In contrast, our experiments on the BioVid Heat Pain database demonstrated that the GSR modality provided more discriminative features for pain detection than the video modality alone. The fusion of GSR and video using our attention-based model achieved the highest accuracy in the 10-fold cross-validation setting, outperforming both unimodal baselines and prior models such as PainAttNet. These results support the value of physiological signals in automatic pain recognition and highlight the effectiveness of our multimodal attention-based fusion approach in capturing complementary information.
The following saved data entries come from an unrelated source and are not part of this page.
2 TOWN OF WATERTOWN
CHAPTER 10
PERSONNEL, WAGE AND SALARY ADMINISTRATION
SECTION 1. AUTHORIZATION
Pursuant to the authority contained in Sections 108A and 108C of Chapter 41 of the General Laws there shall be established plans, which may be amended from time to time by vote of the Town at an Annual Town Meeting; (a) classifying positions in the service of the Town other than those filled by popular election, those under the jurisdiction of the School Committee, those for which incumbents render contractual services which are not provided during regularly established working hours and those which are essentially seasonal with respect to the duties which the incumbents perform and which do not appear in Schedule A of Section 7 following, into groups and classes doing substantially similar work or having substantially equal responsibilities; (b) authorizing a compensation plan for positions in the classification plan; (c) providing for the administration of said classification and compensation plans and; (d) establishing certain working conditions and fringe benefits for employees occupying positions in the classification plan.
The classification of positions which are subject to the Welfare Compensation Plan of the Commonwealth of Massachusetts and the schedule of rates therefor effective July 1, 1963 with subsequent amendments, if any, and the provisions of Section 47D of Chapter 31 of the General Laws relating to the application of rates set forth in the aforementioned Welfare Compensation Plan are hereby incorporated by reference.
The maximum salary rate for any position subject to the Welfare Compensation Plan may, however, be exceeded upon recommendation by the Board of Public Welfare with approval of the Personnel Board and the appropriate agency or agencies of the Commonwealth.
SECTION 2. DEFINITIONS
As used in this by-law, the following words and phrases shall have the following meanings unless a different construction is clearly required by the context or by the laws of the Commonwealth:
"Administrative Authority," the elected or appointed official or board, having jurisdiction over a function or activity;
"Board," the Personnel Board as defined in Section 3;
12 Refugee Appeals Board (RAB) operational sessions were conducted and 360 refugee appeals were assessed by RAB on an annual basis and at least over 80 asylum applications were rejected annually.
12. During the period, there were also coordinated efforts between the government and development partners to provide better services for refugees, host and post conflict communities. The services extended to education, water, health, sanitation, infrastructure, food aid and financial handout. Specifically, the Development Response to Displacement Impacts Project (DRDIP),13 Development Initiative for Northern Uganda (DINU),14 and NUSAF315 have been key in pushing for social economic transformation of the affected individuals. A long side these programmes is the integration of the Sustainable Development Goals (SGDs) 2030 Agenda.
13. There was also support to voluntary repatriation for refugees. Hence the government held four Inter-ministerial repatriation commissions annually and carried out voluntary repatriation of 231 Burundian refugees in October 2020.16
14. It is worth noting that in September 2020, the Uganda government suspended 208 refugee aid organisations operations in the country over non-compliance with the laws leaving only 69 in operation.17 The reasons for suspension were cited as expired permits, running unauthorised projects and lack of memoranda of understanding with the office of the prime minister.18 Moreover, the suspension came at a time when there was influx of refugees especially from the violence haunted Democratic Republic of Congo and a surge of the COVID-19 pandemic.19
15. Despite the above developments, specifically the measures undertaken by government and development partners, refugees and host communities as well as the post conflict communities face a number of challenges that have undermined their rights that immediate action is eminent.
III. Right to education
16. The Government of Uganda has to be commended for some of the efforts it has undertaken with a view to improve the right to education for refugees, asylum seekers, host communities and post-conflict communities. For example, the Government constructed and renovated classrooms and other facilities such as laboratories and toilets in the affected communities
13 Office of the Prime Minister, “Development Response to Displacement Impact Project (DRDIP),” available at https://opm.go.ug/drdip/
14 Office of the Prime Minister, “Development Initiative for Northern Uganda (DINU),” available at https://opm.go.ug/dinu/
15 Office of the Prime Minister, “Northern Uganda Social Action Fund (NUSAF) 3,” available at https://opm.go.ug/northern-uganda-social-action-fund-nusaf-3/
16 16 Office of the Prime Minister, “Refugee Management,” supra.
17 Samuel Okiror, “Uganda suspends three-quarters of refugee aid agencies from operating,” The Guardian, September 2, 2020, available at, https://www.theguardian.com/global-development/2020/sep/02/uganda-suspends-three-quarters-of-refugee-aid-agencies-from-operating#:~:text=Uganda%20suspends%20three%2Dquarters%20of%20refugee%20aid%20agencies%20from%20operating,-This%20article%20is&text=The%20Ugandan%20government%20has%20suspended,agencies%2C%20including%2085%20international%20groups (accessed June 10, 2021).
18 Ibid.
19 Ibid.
These findings underscore the complexity of pain classification and highlight the challenge of achieving balanced sensitivity across all pain categories. Future work should explore more advanced fusion strategies, semi-supervised or self-supervised learning to leverage underrepresented classes such as “No Pain” and the inclusion of additional datasets or modalities (e.g., EEG or EMG) to further enhance generalization. Testing the model in real-world clinical scenarios would also be a valuable next step to evaluate its practical applicability.